WHAT YOU HAVE TO DO
Give again the lines of the data from its first line through the line with "right front paw: (299, 631)". Change nothing.

[PROVIDED DATA Boundary: Start]

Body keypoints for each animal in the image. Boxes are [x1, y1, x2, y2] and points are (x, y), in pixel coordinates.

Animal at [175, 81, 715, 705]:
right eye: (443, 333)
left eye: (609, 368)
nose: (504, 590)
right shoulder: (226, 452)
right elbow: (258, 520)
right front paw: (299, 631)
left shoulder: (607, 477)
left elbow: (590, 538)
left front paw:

[PROVIDED DATA Boundary: End]

PROBLEM SOLUTION
Body keypoints for each animal in the image. Boxes are [x1, y1, x2, y2] and points are (x, y), in pixel coordinates.

Animal at [175, 81, 715, 705]:
right eye: (443, 333)
left eye: (609, 368)
nose: (504, 590)
right shoulder: (226, 452)
right elbow: (258, 520)
right front paw: (299, 631)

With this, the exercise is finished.